* _TEXTAUSSCHNITT_:
+ + + + + + +

Besonders ältere Menschen haben ein höheres Risiko am Coronavirus zu erkranken. t-online.de hat bei Trägern und Einrichtungen nachgefragt, wie sich Deutschland darauf einstellt. Die Caritas hat eine wichtige Forderung an die Politik.

Die Angst vor einer Ansteckung mit dem Coronavirus betrifft derzeit besonders ältere Menschen. Wie das Robert Koch-Institut (RKI) mitteilt, ist das Risiko einer schweren Erkrankung ab einem Alter von 50 Jahren höher. Insbesondere ältere Menschen können, bedingt durch das weniger gut reagierende Immunsystem, nach einer Infektion schwerer erkranken. Da unspezifische Krankheitssymptome wie Fieber die Antwort des Immunsystems auf eine Infektion sind, können diese im Alter schwächer ausfallen oder fehlen. Dadurch gehen Erkrankte dann auch erst später zum Arzt.

Aber wie sieht die Situation in der ambulanten und stationären Pflege aus? Besonders wichtig ist derzeit, das Risiko einer Infektion zu mindern. Deshalb hat der Freistaat Bayern Angehörigen den Besuch in Alten- und Pflegeheimen untersagt. Zuvor hatte Bundeskanzlerin Angela Merkel gesagt, dass "wo immer es möglich ist, auf Sozialkontakte verzichtet werden" soll.

Das RKI hat für die Situation in Alters- und Pflegeheimen Verhaltensregeln veröffentlicht. Die wichtigsten Punkte:

  • Beim Auftreten von Atemwegserkrankungen oder fieberhaften Erkrankungen sollte eine Abklärung auf SARS-CoV-2 erwogen werden.

+ + + + + + +

* _AUFGABENSTELLUNG_: Nimm den Text über ältere Menschen und das Coronavirus nach seinem letzten Satz wieder auf und führe ihn fort. Die Einträge sind eigenständiges Material und gehören nicht zum Text über ältere Menschen und das Coronavirus.

+ + + + + + +

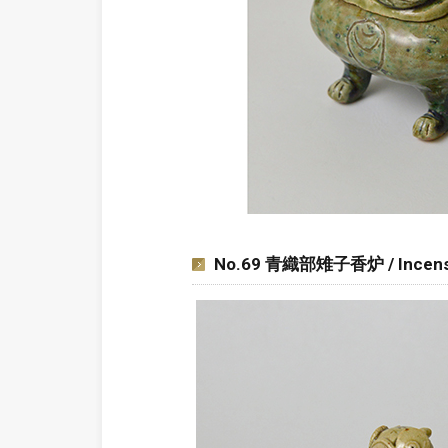
No.69 青織部雉子香炉 / Incense b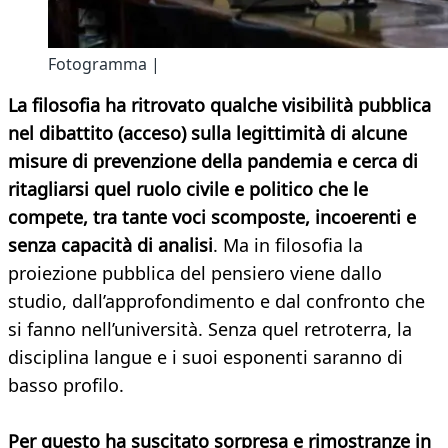
Fotogramma |
La filosofia ha ritrovato qualche visibilità pubblica
nel dibattito (acceso) sulla legittimità di alcune
misure di prevenzione della pandemia e cerca di
ritagliarsi quel ruolo civile e politico che le
compete, tra tante voci scomposte, incoerenti e
senza capacità di analisi
. Ma in filosofia la
proiezione pubblica del pensiero viene dallo
studio, dall’approfondimento e dal confronto che
si fanno nell’università. Senza quel retroterra, la
disciplina langue e i suoi esponenti saranno di
basso profilo.
Per questo ha suscitato sorpresa e rimostranze in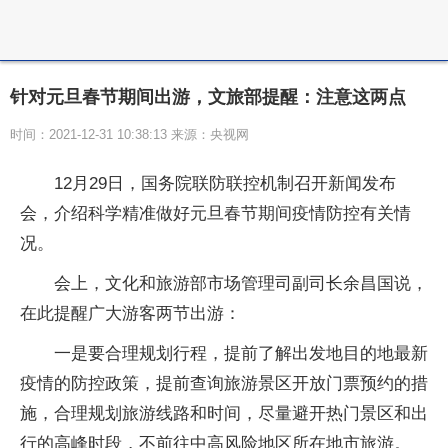
针对元旦春节期间出游，文旅部提醒：注意这两点
时间：2021-12-31 10:38:13 来源：央视网
12月29日，国务院联防联控机制召开新闻发布
会，介绍科学精准做好元旦春节期间疫情防控有关情
况。
会上，文化和旅游部市场管理司副司长余昌国说，
在此提醒广大游客两节出游：
一是要合理规划行程，提前了解出发地目的地最新
疫情的防控政策，提前查询旅游景区开放门票预约的措
施，合理规划旅游线路和时间，尽量避开热门景区和出
行的高峰时段，不前往中高风险地区所在地市旅游。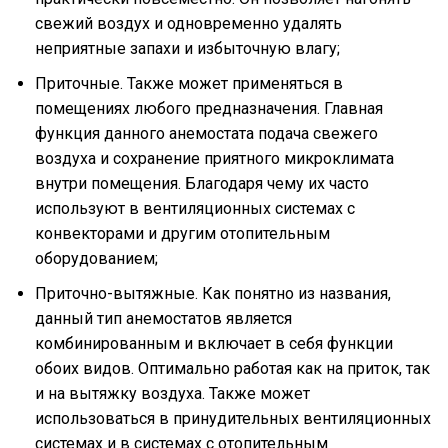
свежий воздух и одновременно удалять
неприятные запахи и избыточную влагу;
Приточные. Также может применяться в
помещениях любого предназначения. Главная
функция данного анемостата подача свежего
воздуха и сохранение приятного микроклимата
внутри помещения. Благодаря чему их часто
используют в вентиляционных системах с
конвекторами и другим отопительным
оборудованием;
Приточно-вытяжные. Как понятно из названия,
данный тип анемостатов является
комбинированным и включает в себя функции
обоих видов. Оптимально работая как на приток, так
и на вытяжку воздуха. Также может
использоваться в принудительных вентиляционных
системах и в системах с отопительным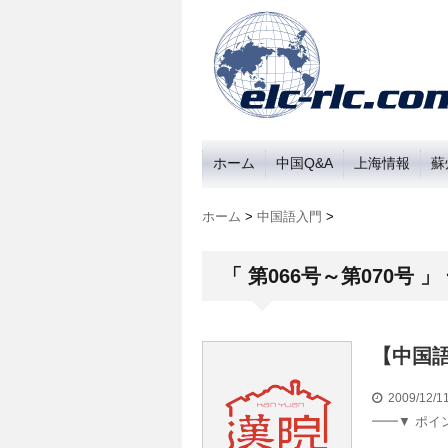
ホーム
中国Q&A
上海情報
蘇
ホーム
>
中国語入門
>
「 第066号～第070号 」
【中国語
2009/12/
━━▼ ポ
………………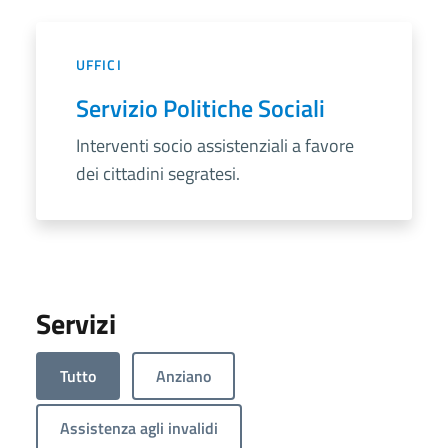
UFFICI
Servizio Politiche Sociali
Interventi socio assistenziali a favore
dei cittadini segratesi.
Servizi
Tutto
Anziano
Assistenza agli invalidi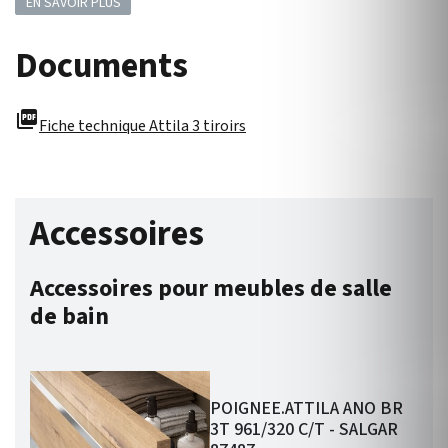
EN SAVOIR PLUS
Documents
picture_as_pdf
Fiche technique Attila 3 tiroirs
Accessoires
Accessoires pour meubles de salle
de bain
POIGNEE.ATTILA ANO BR
3T 961/320 C/T - SALGAR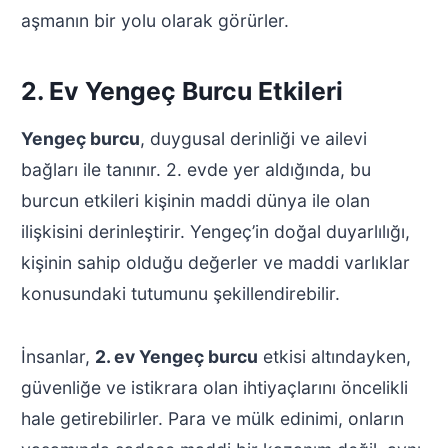
aşmanın bir yolu olarak görürler.
2. Ev Yengeç Burcu Etkileri
Yengeç burcu
, duygusal derinliği ve ailevi
bağları ile tanınır. 2. evde yer aldığında, bu
burcun etkileri kişinin maddi dünya ile olan
ilişkisini derinleştirir. Yengeç’in doğal duyarlılığı,
kişinin sahip olduğu değerler ve maddi varlıklar
konusundaki tutumunu şekillendirebilir.
İnsanlar,
2. ev Yengeç burcu
etkisi altındayken,
güvenliğe ve istikrara olan ihtiyaçlarını öncelikli
hale getirebilirler. Para ve mülk edinimi, onların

+ + + + + + +

* _LÖSUNG_:
  • Mitarbeiter und Besucher mit akuten Atemwegserkrankungen sollten zu Hause bleiben.
  • Erkrankte Bewohner mit Atemwegserkrankungen oder fieberhaften Erkrankungen sollten nach Möglichkeit isoliert werden.
  • Wenn sie ihren Wohnbereich verlassen müssen, sollten sie einen Mund-Nasenschutz aufsetzen (sofern tolerierbar).
  • Hände-Desinfektionsmittel und Einmaltaschentücher sollten in allen Bereichen, auch den Wohnbereichen der Bewohner, bereitgestellt werden.
  • In der Pflege von Erkrankten mit Fieber- oder Atemwegserkrankungen sollte entsprechende Schutzausrüstung verwendet werden.
  • Schutzausrüstung und Hinweise zu deren Benutzung sollten unmittelbar vor den Wohnbereichen platziert werden.
  • Mülleimer zur Entsorgung von Einmalartikeln sollten im Innenbereich vor der Tür aufgestellt werden.
  • Bei Transfer in eine Einrichtung sollte eine Vorab-Information bezüglich Atemwegserkrankung oder einer COVID-19 verdächtigen Erkrankung erfolgen.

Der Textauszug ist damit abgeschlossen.